February 12, 2010
 

CBOT Corn Outlook on Friday: Lower on dollar strength, China concerns

 

 
Chicago Board of Trade corn futures are expected to open 2 to 3 cents lower Friday following overnight losses amid concerns about world demand.

 

Overnight, CBOT corn prices fell, pressured by a sharp rise in the U.S. dollar following China's central bank move to raise the reserve requirement ratio for banks. Tighter restrictions on reserves adds to recent moves by the Asian nation to start to limit credit. That makes it more difficult for importers to buy commodities.

 

March corn fell 3 cents lower at US$3.60 1/4 a bushel.

 

Commodities in general were weaker because of the dollar strength and the moves by China. The Chinese action comes just ahead of their Lunar New Year's holiday. Next week much of the country will shut down to celebrate the holiday.

 

Don Roose, president of U.S. Commodities in Des Moines, added that economic problems in the European Union, highlighted by Greece's woes, are adding to the negative environment, as they steer more investors to the dollar.

 

Headed into Friday's trade the market had climbed modestly each day this week. The rally has been supported by tighter basis, or the difference between cash and futures prices, due to farmers' reluctance to sell.

 

"What we've been trying to do is entice grain away from the producer," Roose said.

 

Fundamentally, large supplies and unremarkable export demand are limiting the upside, traders say.

 

U.S. Department of Agriculture said corn export sales for the week ended Feb. 11 were 743,200 metric tonnes for the 2009-10 marketing year and 6,900 metric tonnes for the 2010-11 marketing year.
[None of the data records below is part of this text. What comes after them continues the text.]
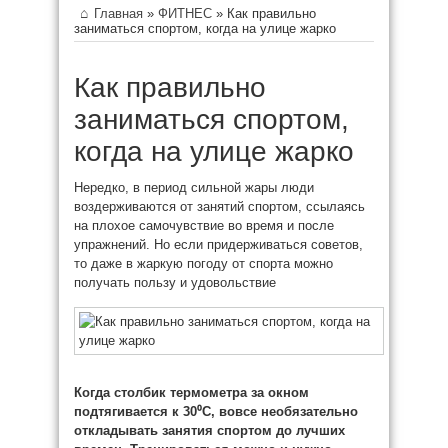
Главная
»
ФИТНЕС
»
Как правильно
заниматься спортом, когда на улице жарко
Как правильно
заниматься спортом,
когда на улице жарко
Нередко, в период сильной жары люди
воздерживаются от занятий спортом, ссылаясь
на плохое самочувствие во время и после
упражнений. Но если придерживаться советов,
то даже в жаркую погоду от спорта можно
получать пользу и удовольствие
Когда столбик термометра за
окном
подтягивается к 30⁰С, вовсе необязательно
откладывать занятия спортом до лучших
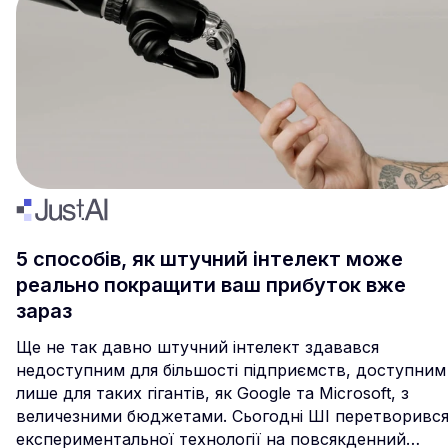
5 способів, як штучний інтелект може
реально покращити ваш прибуток вже
зараз
Ще не так давно штучний інтелект здавався
недоступним для більшості підприємств, доступним
лише для таких гігантів, як Google та Microsoft, з
величезними бюджетами. Сьогодні ШІ перетворився
експериментальної технології на повсякденний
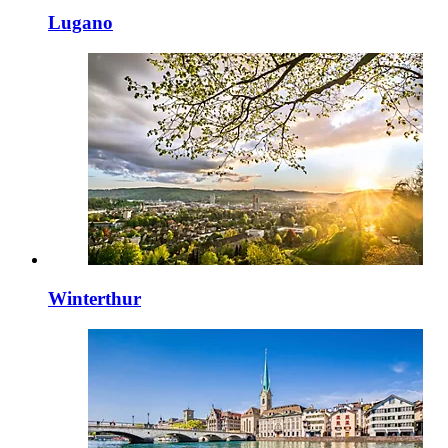
Lugano
Winterthur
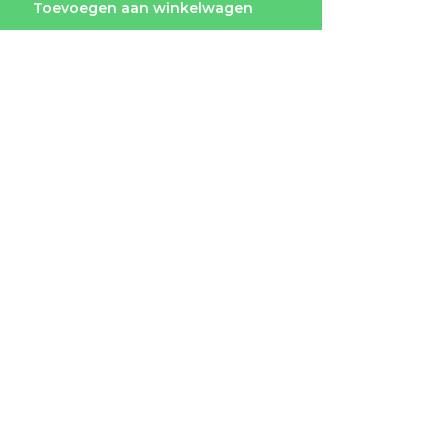
Toevoegen aan winkelwagen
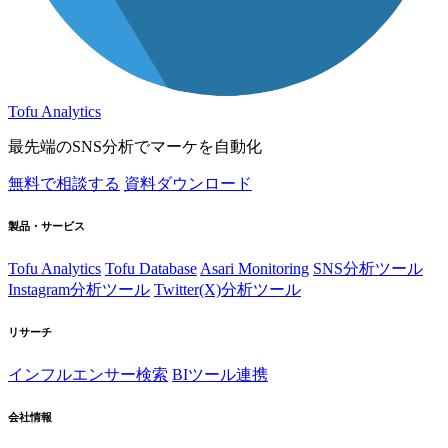
Tofu Analytics
最先端のSNS分析でマーケを自動化
無料で相談する
資料ダウンロード
製品・サービス
Tofu Analytics
Tofu Database
Asari Monitoring
SNS分析ツール
Instagram分析ツール
Twitter(X)分析ツール
リサーチ
インフルエンサー検索
BIツール連携
会社情報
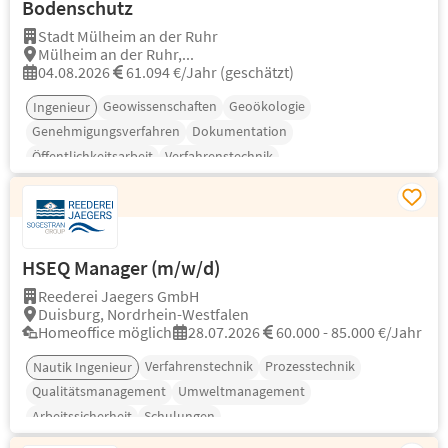
Bodenschutz
Stadt Mülheim an der Ruhr
Mülheim an der Ruhr,...
04.08.2026
61.094 €/Jahr (geschätzt)
Geowissenschaften
Geoökologie
Ingenieur
Genehmigungsverfahren
Dokumentation
Öffentlichkeitsarbeit
Verfahrenstechnik
HSEQ Manager (m⁠/⁠w⁠/⁠d)
Reederei Jaegers GmbH
Duisburg, Nordrhein-Westfalen
Homeoffice möglich
28.07.2026
60.000 - 85.000 €/Jahr
Verfahrenstechnik
Prozesstechnik
Nautik Ingenieur
Qualitätsmanagement
Umweltmanagement
Arbeitssicherheit
Schulungen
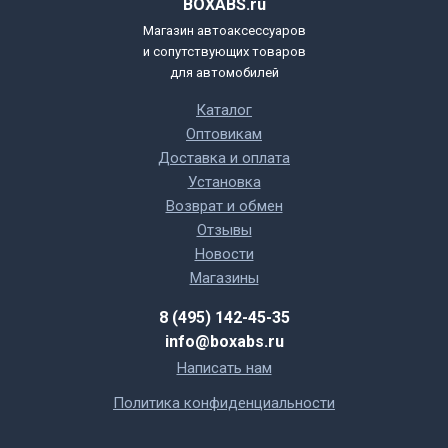
BOXABS.ru
Магазин автоаксессуаров
и сопутствующих товаров
для автомобилей
Каталог
Оптовикам
Доставка и оплата
Установка
Возврат и обмен
Отзывы
Новости
Магазины
8 (495) 142-45-35
info@boxabs.ru
Написать нам
Политика конфиденциальности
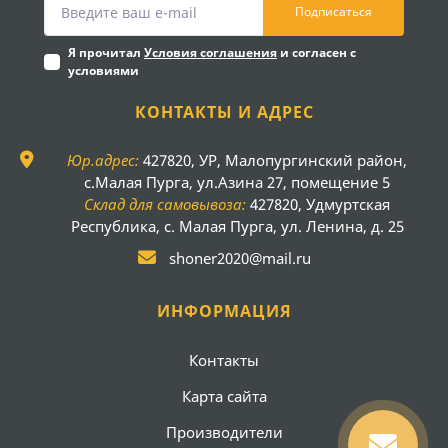
Подписаться
Я прочитал
Условия соглашения
и согласен с
условиями
КОНТАКТЫ И АДРЕС
Юр.адрес:
427820, УР, Малопургинский район,
с.Малая Пурга, ул.Азина 27, помещение 5
Склад для самовывоза:
427820, Удмуртская
Республика, с. Малая Пурга, ул. Ленина, д. 25
shoner2020@mail.ru
ИНФОРМАЦИЯ
Контакты
Карта сайта
Производители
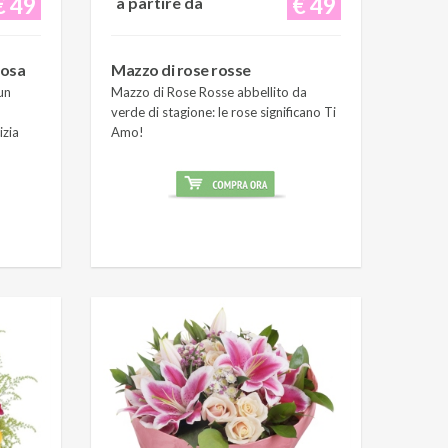
€ 49
€ 49
a partire da
rosa
Mazzo di rose rosse
un
Mazzo di Rose Rosse abbellito da
verde di stagione: le rose significano Ti
izia
Amo!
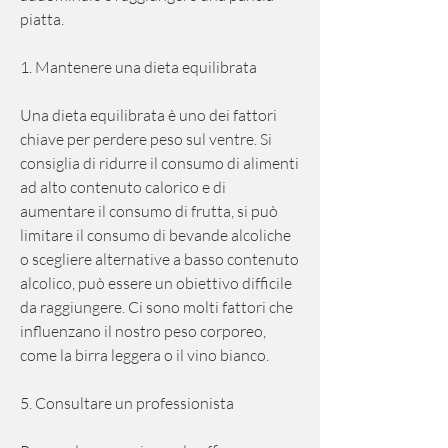
piatta.
1. Mantenere una dieta equilibrata
Una dieta equilibrata è uno dei fattori 
chiave per perdere peso sul ventre. Si 
consiglia di ridurre il consumo di alimenti 
ad alto contenuto calorico e di 
aumentare il consumo di frutta, si può 
limitare il consumo di bevande alcoliche 
o scegliere alternative a basso contenuto 
alcolico, può essere un obiettivo difficile 
da raggiungere. Ci sono molti fattori che 
influenzano il nostro peso corporeo, 
come la birra leggera o il vino bianco.
5. Consultare un professionista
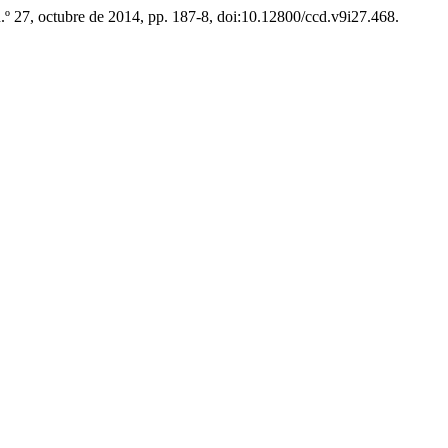
 n.º 27, octubre de 2014, pp. 187-8, doi:10.12800/ccd.v9i27.468.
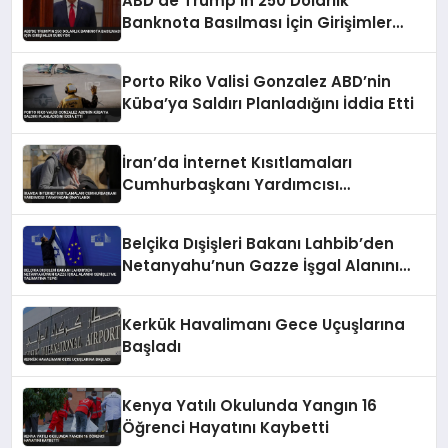
ABD’de Trump’ın 250 Dolarlık
Banknota Basılması İçin Girişimler
Sürüyor
Porto Riko Valisi Gonzalez ABD’nin
Küba’ya Saldırı Planladığını İddia Etti
İran’da İnternet Kısıtlamaları
Cumhurbaşkanı Yardımcısı
Tarafından Onaylandı
Belçika Dışişleri Bakanı Lahbib’den
Netanyahu’nun Gazze İşgal Alanını
Genişletme Talimatına Tepki
Kerkük Havalimanı Gece Uçuşlarına
Başladı
Kenya Yatılı Okulunda Yangın 16
Öğrenci Hayatını Kaybetti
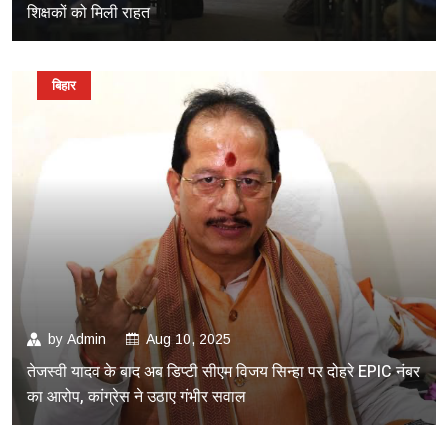
शिक्षकों को मिली राहत
बिहार
by
Admin
Aug 10, 2025
तेजस्वी यादव के बाद अब डिप्टी सीएम विजय सिन्हा पर दोहरे EPIC नंबर
का आरोप, कांग्रेस ने उठाए गंभीर सवाल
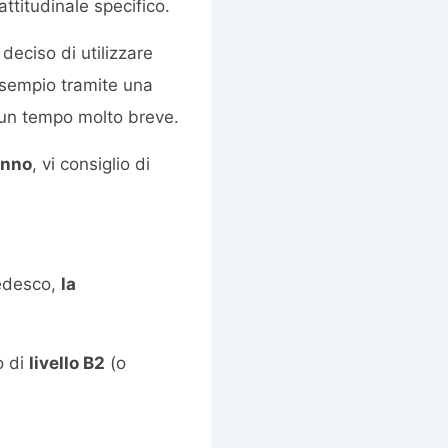
attitudinale specifico.
deciso di utilizzare
esempio tramite una
d un tempo molto breve.
anno
, vi consiglio di
tedesco,
la
o di
livello B2
(o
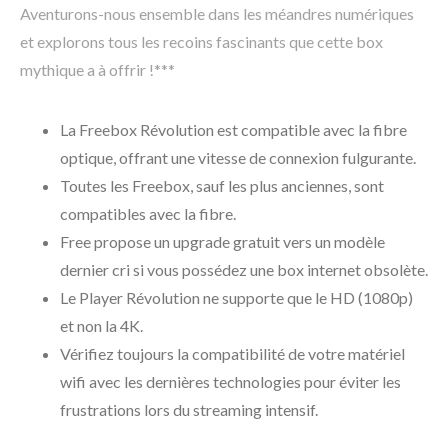
Aventurons-nous ensemble dans les méandres numériques
et explorons tous les recoins fascinants que cette box
mythique a à offrir !***
La Freebox Révolution est compatible avec la fibre
optique, offrant une vitesse de connexion fulgurante.
Toutes les Freebox, sauf les plus anciennes, sont
compatibles avec la fibre.
Free propose un upgrade gratuit vers un modèle
dernier cri si vous possédez une box internet obsolète.
Le Player Révolution ne supporte que le HD (1080p)
et non la 4K.
Vérifiez toujours la compatibilité de votre matériel
wifi avec les dernières technologies pour éviter les
frustrations lors du streaming intensif.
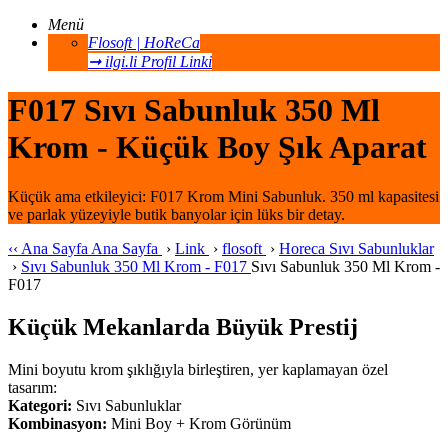
Menü
Flosoft | HoReCa
➞ ilgi.li Profil Linki
F017 Sıvı Sabunluk 350 Ml
Krom - Küçük Boy Şık Aparat
Küçük ama etkileyici: F017 Krom Mini Sabunluk. 350 ml kapasitesi
ve parlak yüzeyiyle butik banyolar için lüks bir detay.
‹‹
Ana Sayfa
Ana Sayfa
›
Link
›
flosoft
›
Horeca Sıvı Sabunluklar
›
Sıvı Sabunluk 350 Ml Krom - F017
Sıvı Sabunluk 350 Ml Krom -
F017
Küçük Mekanlarda Büyük Prestij
Mini boyutu krom şıklığıyla birleştiren, yer kaplamayan özel
tasarım:
Kategori:
Sıvı Sabunluklar
Kombinasyon:
Mini Boy + Krom Görünüm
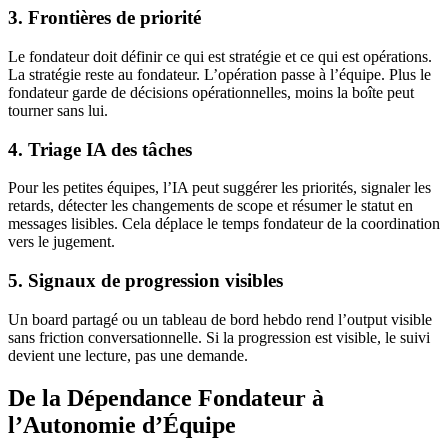
3. Frontières de priorité
Le fondateur doit définir ce qui est stratégie et ce qui est opérations.
La stratégie reste au fondateur. L’opération passe à l’équipe. Plus le
fondateur garde de décisions opérationnelles, moins la boîte peut
tourner sans lui.
4. Triage IA des tâches
Pour les petites équipes, l’IA peut suggérer les priorités, signaler les
retards, détecter les changements de scope et résumer le statut en
messages lisibles. Cela déplace le temps fondateur de la coordination
vers le jugement.
5. Signaux de progression visibles
Un board partagé ou un tableau de bord hebdo rend l’output visible
sans friction conversationnelle. Si la progression est visible, le suivi
devient une lecture, pas une demande.
De la Dépendance Fondateur à
l’Autonomie d’Équipe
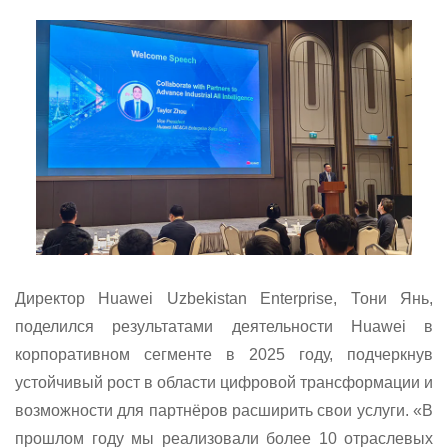
Директор Huawei Uzbekistan Enterprise, Тони Янь,
поделился результатами деятельности Huawei в
корпоративном сегменте в 2025 году, подчеркнув
устойчивый рост в области цифровой трансформации и
возможности для партнёров расширить свои услуги. «В
прошлом году мы реализовали более 10 отраслевых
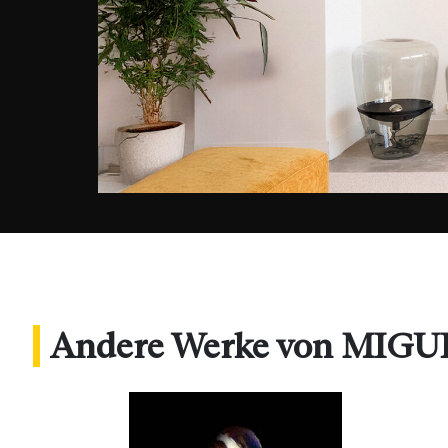
Andere Werke von MIG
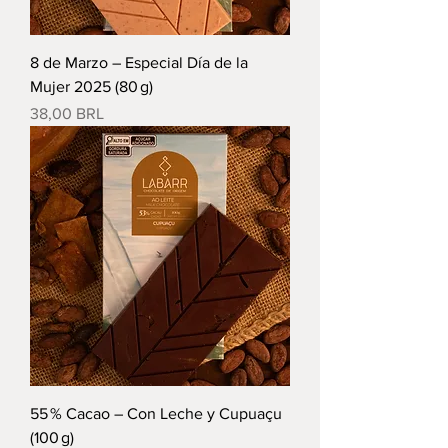
8 de Marzo – Especial Día de la
Mujer 2025 (80 g)
Precio
38,00 BRL
55 % Cacao – Con Leche y Cupuaçu
(100 g)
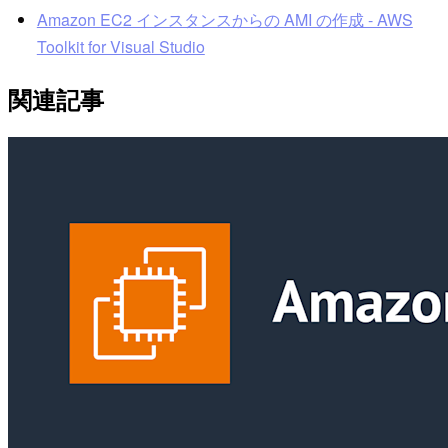
Amazon EC2 インスタンスからの AMI の作成 - AWS
Toolkit for Visual Studio
関連記事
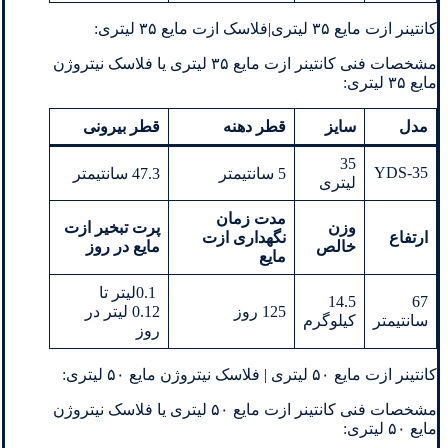
کانتینر ازت مایع ۳۵ لیتری|فلاسک ازت مایع ۳۵ لیتری:
مشخصات فنی کانتینر ازت مایع ۳۵ لیتری یا فلاسک نیتروژن
مایع ۳۵ لیتری:
مدل
سایز
قطر دهنه
قطر بیرونی
35
YDS-35
5 سانتیمتر
47.3 سانتیمتر
لیتری
مدت زمان
وزن
پرت تبخیر ازت
ارتفاع
نگهداری
ازت
خالص
مایع در روز
مایع
0.1لیتر تا
14.5
67
125 روز
0.12 لیتر در
سانتیمتر
کیلوگرم
روز
کانتینر ازت مایع ۵۰ لیتری | فلاسک نیتروژن مایع ۵۰ لیتری:
مشخصات فنی کانتینر ازت مایع ۵۰ لیتری یا فلاسک نیتروژن
مایع ۵۰ لیتری:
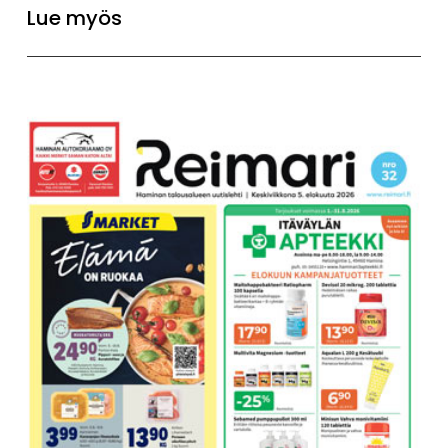
Lue myös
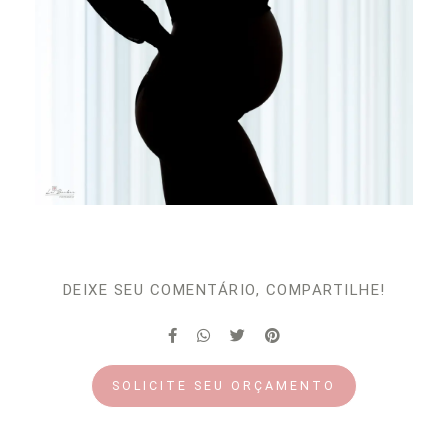
DEIXE SEU COMENTÁRIO, COMPARTILHE!
SOLICITE SEU ORÇAMENTO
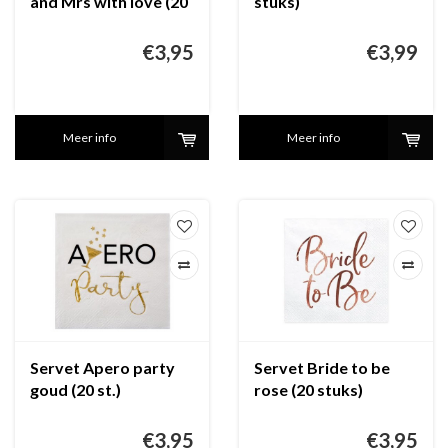
and Mrs with love (20
stuks)
stuks)
€3,95
€3,99
Meer info
Meer info
Servet Apero party
Servet Bride to be
goud (20 st.)
rose (20 stuks)
€3,95
€3,95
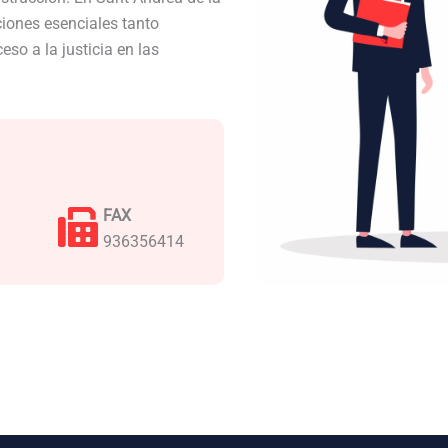
iones esenciales tanto
so a la justicia en las
FAX
936356414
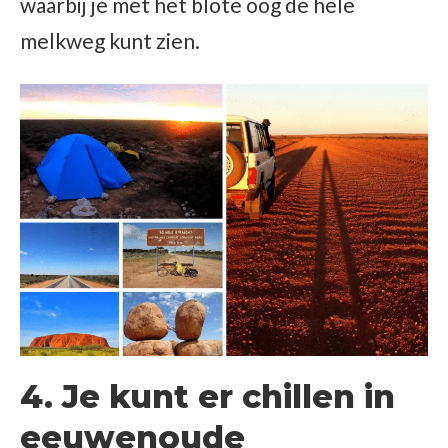
waarbij je met het blote oog de hele
melkweg kunt zien.
4. Je kunt er chillen in
eeuwenoude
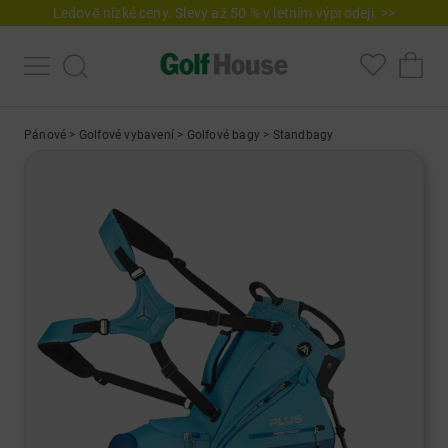
Ledově nízké ceny. Slevy až 50 % v letním výprodeji. >>
Pánové
>
Golfové vybavení
>
Golfové bagy
>
Standbagy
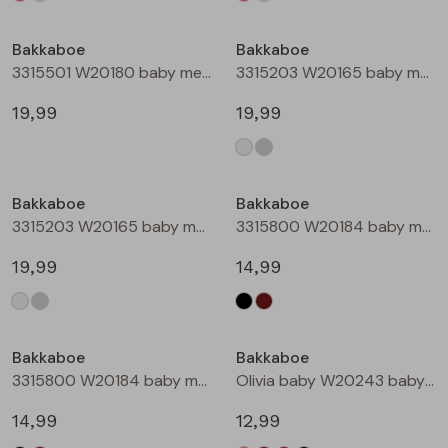
Bakkaboe
Bakkaboe
3315501 W20180 baby meisjes gilet/hesje Taupe
3315203 W20165 baby meisjes lange broek Cream
19,99
19,99
Bakkaboe
Bakkaboe
3315203 W20165 baby meisjes lange broek Grijs midden
3315800 W20184 baby meisjes rok kort Zwart
19,99
14,99
Bakkaboe
Bakkaboe
3315800 W20184 baby meisjes rok kort Bruin donker
Olivia baby W20243 baby meisjes T-shirt lm Kit
14,99
12,99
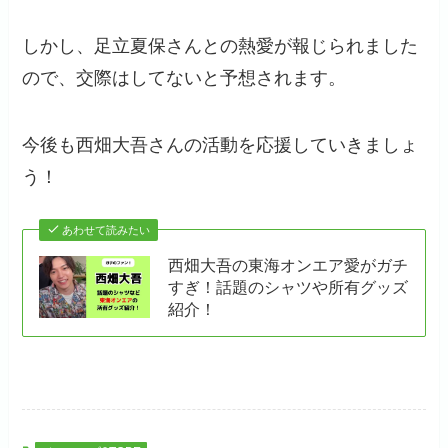
しかし、足立夏保さんとの熱愛が報じられました
ので、交際はしてないと予想されます。
今後も西畑大吾さんの活動を応援していきましょ
う！
あわせて読みたい
西畑大吾の東海オンエア愛がガチ
すぎ！話題のシャツや所有グッズ
紹介！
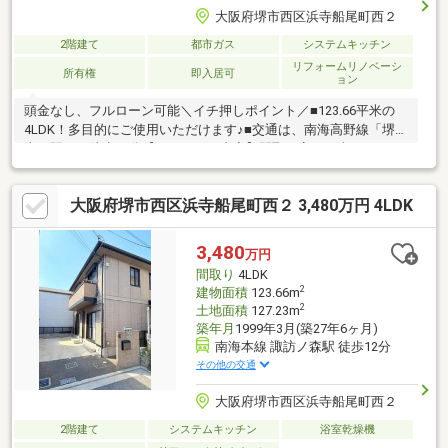
大阪府堺市西区浜寺船尾町西２
2階建て
都市ガス
システムキッチン
リフォームリノベーシ
所有権
即入居可
ョン
頭金なし、フルローン可能＼イチ押しポイント／■123.66平米の
4LDK！多目的にご使用いただけます♪■交通は、南海高野線「堺
東」駅まで徒歩17分【リフォーム内容】間取り変更工事、キッチ
ン新調、バス新調、洗面所新調、トイレ新調、クロス全て貼替、
フロアタイル張替等＼周辺環境のピックアップ／◆小学校…浜寺
大阪府堺市西区浜寺船尾町西２ 3,480万円 4LDK
小学校まで300m◆中学校…浜寺東中学校まで700m◆スーパー…サ
ンディ諏訪ノ森店まで950m◆コンビニ…セブンイレブン堺浜寺船
尾町西店まで190m＼ユースフルって／１．購入・売却・賃貸の安
3,480
万円
心オールサポート♪２．住宅ローン取扱い銀行と多数連携で低金利
間取り
4LDK
の比較可能♪
2
建物面積
123.66m
2
土地面積
127.23m
築年月
1999年3月(築27年6ヶ月)
南海本線 諏訪ノ森駅 徒歩12分
その他の交通
大阪府堺市西区浜寺船尾町西２
2階建て
システムキッチン
浴室乾燥機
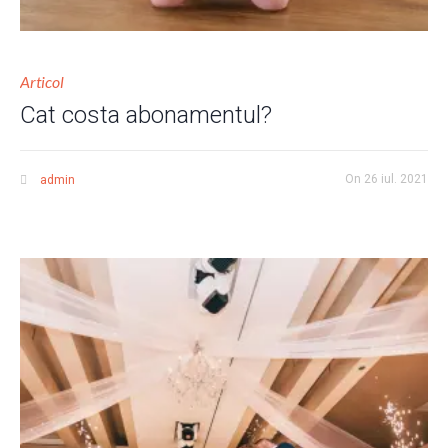
Articol
Cat costa abonamentul?
On
26 iul. 2021
admin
That is within trade expectations of 650,000 to 900,000 tonnes for both years combined.

 

USDA released the export sales one day later than usual because the federal government was closed for much of this week after record snow storms hit the capital.

 

Sales for the current marketing year were down 20% from the previous week and 21% from the four-week average. South Korea and Japan were the biggest buyers.

 

Traders and analysts add that with the market closed Monday for the Presidents Day, there will likely be evening of positions Friday, and reluctance to take on any new risky positions.

 

The next downside price objective for the bears is to push and close prices below solid technical support at last week's low of US$3.47 1/2 a bushel, a technical analyst said. Bulls' next upside price objective is to push prices above solid technical resistance at last week's high of US$3.68 1/4 a bushel.

 

First resistance for March corn is seen at this week's high of US$3.65 1/2 and then at US$3.68 1/4, the technical analyst said. First support is seen at Thursday's low of US$3.59 1/2 and then at US$3.55 1/4.

 

Farm Futures said in a morning commentary that a close below US$3.60 would suggest "seasonal consolidation, rather than any new uptrend."